Excerpted from The Church's Year of Grace, Pius Parsch
Things to Do:
205. The history of Marian piety also includes "devotion" to various scapulars, the most common of which is devotion to the Scapular of Our Lady of Mount Carmel. Its use is truly universal and, undoubtedly, it is one of those pious practices which the Council described as "recommended by the Magisterium throughout the centuries."
The Scapular of Mount Carmel is a reduced form of the religious habit of the Order of the Friars of the Blessed Virgin of Mount Carmel. Its use is very diffuse and often independent of the life and spirituality of the Carmelite family.
The Scapular is an external sign of the filial relationship established between the Blessed Virgin Mary, Mother and Queen of Mount Carmel, and the faithful who entrust themselves totally to her protection, who have recourse to her maternal intercession, who are mindful of the primacy of the spiritual life and the need for prayer.
The Scapular is imposed by a special rite of the Church which describes it as "a reminder that in Baptism we have been clothed in Christ, with the assistance of the Blessed Virgin Mary, solicitous for our conformation to the Word Incarnate, to the praise of the Trinity, we may come to our heavenly home wearing our nuptial garb."

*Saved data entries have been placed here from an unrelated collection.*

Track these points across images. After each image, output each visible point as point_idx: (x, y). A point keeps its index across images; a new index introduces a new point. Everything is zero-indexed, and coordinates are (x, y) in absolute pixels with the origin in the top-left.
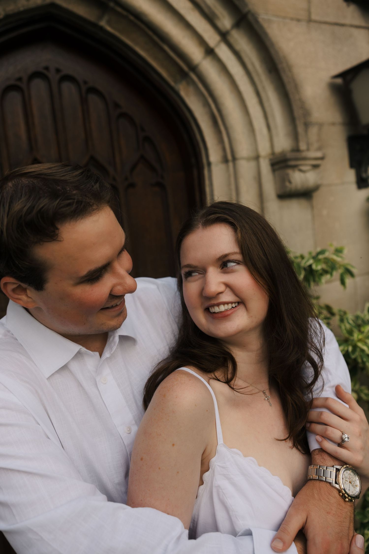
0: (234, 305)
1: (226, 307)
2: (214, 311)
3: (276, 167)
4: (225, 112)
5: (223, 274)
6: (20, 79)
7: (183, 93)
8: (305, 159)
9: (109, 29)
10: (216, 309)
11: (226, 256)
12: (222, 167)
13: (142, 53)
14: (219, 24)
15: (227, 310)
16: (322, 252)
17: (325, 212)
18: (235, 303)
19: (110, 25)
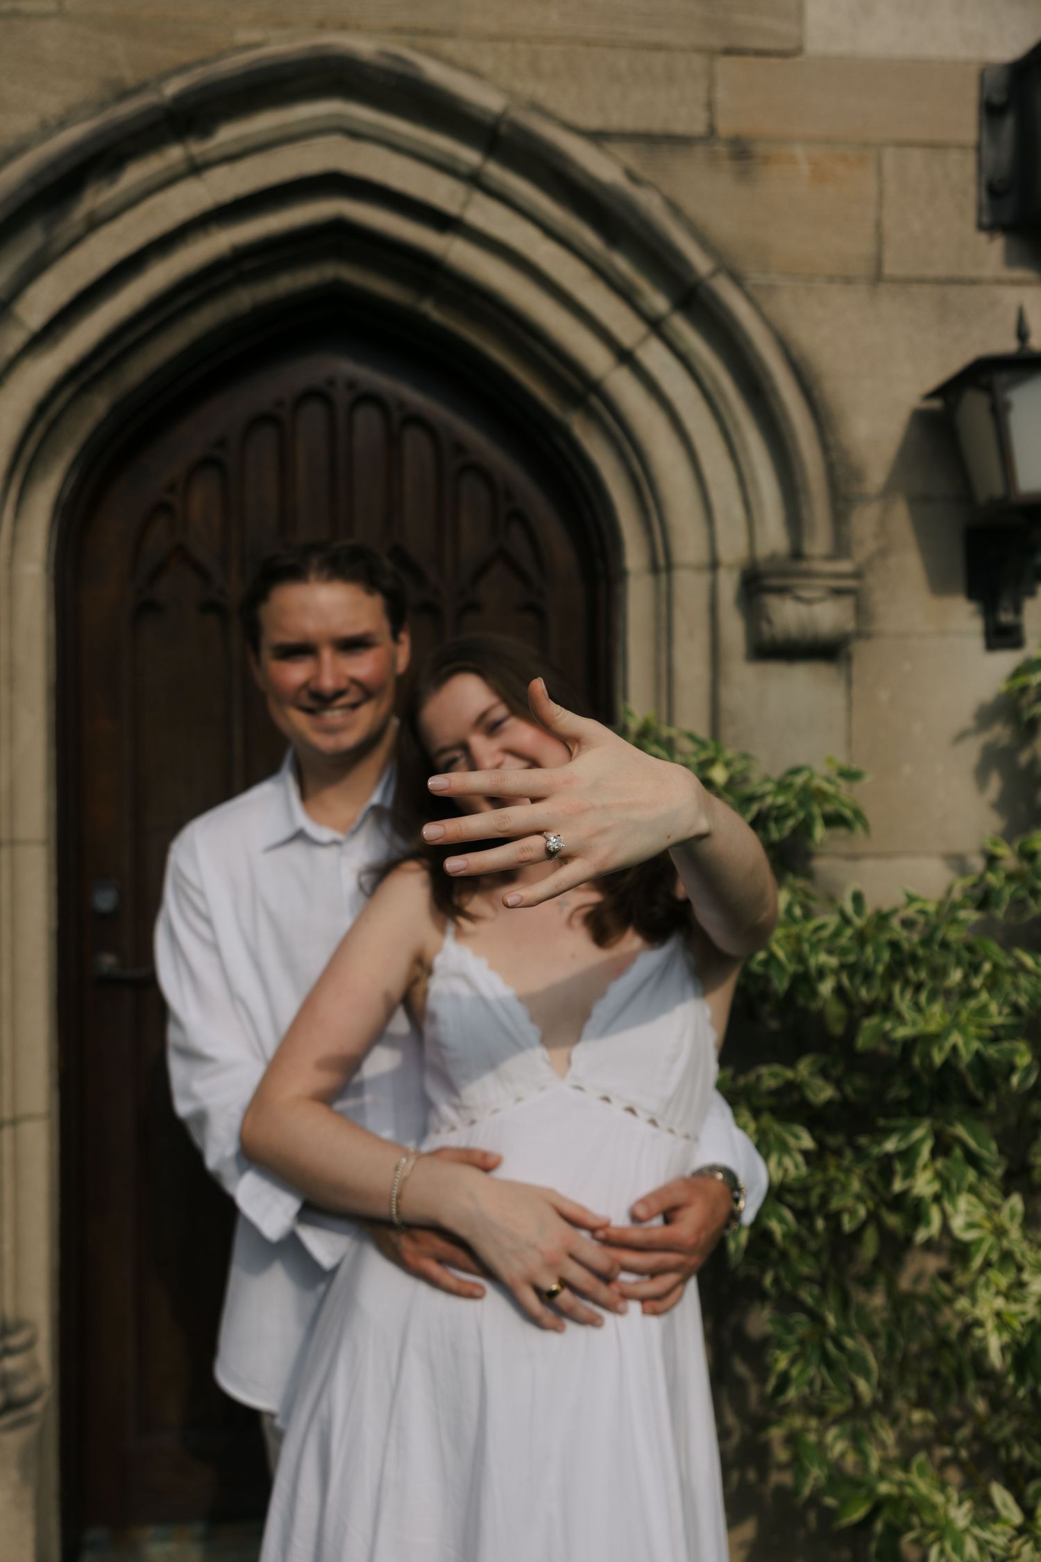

The imposition of the Scapular should be celebrated with "the seriousness of its origins. It should not be improvised. The Scapular should be imposed following a period of preparation during which the faithful are made aware of the nature and ends of the association they are about to join and of the obligations they assume."
Therefore two truths are evoked by the sign of the Scapular: on the one hand, the constant protection of the Blessed Virgin, not only on life's journey, but also at the moment of passing into the fullness of eternal glory; on the other, the awareness that devotion to her cannot be limited to prayers and tributes in her honor on certain occasions, but must become a "habit", that is, a permanent orientation of one's own Christian conduct, woven of prayer and interior life, through frequent reception of the sacraments and the concrete practice of the spiritual and corporal works of mercy. In this way the Scapular becomes a sign of the "covenant" and reciprocal communion between Mary and the faithful: indeed, it concretely translates the gift of his Mother, which Jesus gave on the Cross to John and, through him, to all of us, and the entrustment of the beloved Apostle and of us to her, who became our spiritual Mother.